When I find myself in a roomful of toddlers on E-numbers, I like to imagine they are not young children at all but pint-sized adults. Call it my coping mechanism.
This amusing diversion saved me from the brink of insanity twice last week when Elliot and I attended not one but two under-fives' birthday parties. And the brink of insanity is never far away at a kids' party.
But while observing Elliot and his little pals, imagining them as miniature grown-ups, I realised that when it comes to parties there is very little difference between adults and toddlers. Toddlers are essentially tiny drunk people.
As I observed them, swigging Fruit Shoots, charging around, pushing, crying, giggling, falling over, trashing the furniture, flailing around on the dancefloor and talking gibberish, I saw a snapshot of all the parties I've ever been to.
Even more disturbing, when I saw one little girl burst into tears because a little boy didn't want to dance with her, I saw myself (minus the smeared mascara). I had to stop myself from taking her to one side and saying, "It never gets any easier darling. They're all bastards. Get yourself another Fruit Shoot."
But the most interesting part of my social study was seeing Elliot's very different approach to the two events.
Party one: Little boy's second birthday party
Elliot marched straight into the throng with all the swagger and confidence of Russell Brand, dropping his bunny to the floor and shaking off his parka as he made a beeline for the action (first stop: a pile of gingerbread men on the buffet table), leaving me to scurry along behind him picking up the trail of discarded objects left in his wake, like his downtrodden PA.
There's always one at a party, isn't there? The one who seems that bit more drunk than the rest, the one who accidentally insults the host, heckles during the speeches, dances like nobody's watching (when everybody is), bursts into tears, spews red wine on the sheepskin rug, that kind of thing... that 'one' used to be me. On this occasion, it was Elliot. I don't know where he gets it from.
Prising toys from the birthday boy's hands, attempting to make a start on the pile of unopened presents, sucking breadsticks then putting them back in the bowl, shoving sausage rolls through the tiny windows of the birthday boy's new toy aeroplane – and the pièce de résistance? Screaming the place down just as the music stopped and the lights went down for the birthday cake moment.
I don't think I breathed out all afternoon; I've left Glastonbury feeling less frazzled. Oh well, at least I'd be fully prepared for party two, right?
Wrong.
Party two: Little girl's fourth birthday party
When you walk into a party of four-year-old girls with a cute little 21-month-old boy in a bobble hat, you get a taste of what it would be like to be a male stripper arriving at a Blackpool hen party.
No sooner had I closed the front door behind me, Elliot had been dragged out of his buggy, had his coat, hat and shoes removed and was being carried into a room of flashing disco lights and E-numbered-up girls.
He looked back at me pleadingly like an innocent man being carted off by the cops.
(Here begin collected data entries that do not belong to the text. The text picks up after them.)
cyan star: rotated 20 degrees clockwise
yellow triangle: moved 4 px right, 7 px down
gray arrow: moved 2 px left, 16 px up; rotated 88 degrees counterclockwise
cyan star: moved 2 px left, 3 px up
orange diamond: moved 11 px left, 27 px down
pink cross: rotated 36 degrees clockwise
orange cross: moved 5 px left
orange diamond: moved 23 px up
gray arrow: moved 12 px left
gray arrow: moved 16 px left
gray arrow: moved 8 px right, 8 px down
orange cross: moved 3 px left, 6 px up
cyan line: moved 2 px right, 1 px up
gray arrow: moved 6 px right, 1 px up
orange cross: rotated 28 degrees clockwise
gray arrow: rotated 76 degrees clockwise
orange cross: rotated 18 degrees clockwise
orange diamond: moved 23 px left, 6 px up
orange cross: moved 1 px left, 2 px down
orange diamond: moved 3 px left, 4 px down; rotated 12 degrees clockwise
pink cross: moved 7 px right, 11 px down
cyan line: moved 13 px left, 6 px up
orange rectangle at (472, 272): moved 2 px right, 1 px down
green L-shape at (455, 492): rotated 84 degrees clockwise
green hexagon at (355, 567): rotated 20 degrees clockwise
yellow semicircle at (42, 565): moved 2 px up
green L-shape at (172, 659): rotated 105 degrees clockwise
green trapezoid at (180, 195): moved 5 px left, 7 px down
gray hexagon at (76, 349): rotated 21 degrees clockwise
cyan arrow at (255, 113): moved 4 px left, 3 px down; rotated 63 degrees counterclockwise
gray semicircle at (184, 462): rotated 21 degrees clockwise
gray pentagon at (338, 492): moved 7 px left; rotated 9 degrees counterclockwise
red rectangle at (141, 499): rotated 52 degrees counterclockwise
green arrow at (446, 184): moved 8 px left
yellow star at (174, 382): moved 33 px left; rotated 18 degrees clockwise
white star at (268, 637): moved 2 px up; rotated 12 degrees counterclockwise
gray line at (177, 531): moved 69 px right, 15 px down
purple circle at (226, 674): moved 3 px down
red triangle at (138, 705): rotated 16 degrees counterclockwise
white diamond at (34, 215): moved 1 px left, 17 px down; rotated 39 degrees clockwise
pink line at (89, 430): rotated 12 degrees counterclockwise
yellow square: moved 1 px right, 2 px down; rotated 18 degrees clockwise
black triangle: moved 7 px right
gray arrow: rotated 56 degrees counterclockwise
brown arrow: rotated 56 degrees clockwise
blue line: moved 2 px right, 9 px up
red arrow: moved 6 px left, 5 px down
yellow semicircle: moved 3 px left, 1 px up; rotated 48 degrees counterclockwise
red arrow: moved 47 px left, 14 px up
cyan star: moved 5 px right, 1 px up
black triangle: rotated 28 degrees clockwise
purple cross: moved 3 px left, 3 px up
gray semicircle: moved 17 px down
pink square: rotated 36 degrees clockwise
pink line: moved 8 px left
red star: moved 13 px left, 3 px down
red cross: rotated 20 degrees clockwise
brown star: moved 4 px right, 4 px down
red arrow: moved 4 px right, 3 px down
I knew this was not going to end well so I scooped him up and ferried him into the kitchen, a sanctuary for wounded and shell-shocked parents who had sneakily left their other halves abandoned by the dancefloor on disco duty.
My body was already clenched in anticipation of Elliot's whirling dervish routine. But as I chatted to various friends and acquaintances, I wasn't interrupted once. Heck, I even managed to finish my glass of Prosecco.
The little boy clinging to my leg, burying his face into the back of my knee every time anyone so much as looked at him was virtually unrecognisable as the hell-raiser from the previous bash.
I didn't know which was worse, chasing after him every two seconds to keep him out of trouble or seeing him withdraw like a frightened mouse.
Luckily, help was on hand in the form of the birthday girl's big brother, a lovely ten-year-old with impeccable manners and more patience with kids than the rest of us put together.
Having observed Elliot's nervous demeanour, he reached straight for the big guns: a packet of Haribo. Elliot willingly accepted the challenge. I don't think I could have seen a more dramatic transformation if he'd downed a pint of Vodka Red Bull.
Within five minutes he was in the middle of the dancefloor, arms aloft, throwing shapes like a 90s raver (don't know where he gets that from, either). My little party boy was back. He even took his dummy out to give the birthday girl's little sister a goodbye kiss. And Elliot removes his dummy for nobody. Only biscuits.
Then again perhaps toddlers aren't as much like drunk grown-ups as I first thought because what grown man in his right mind would be upset by walking into a party to have a bunch of pretty girls start removing his clothes at the door? I'll remind Elliot of this one day.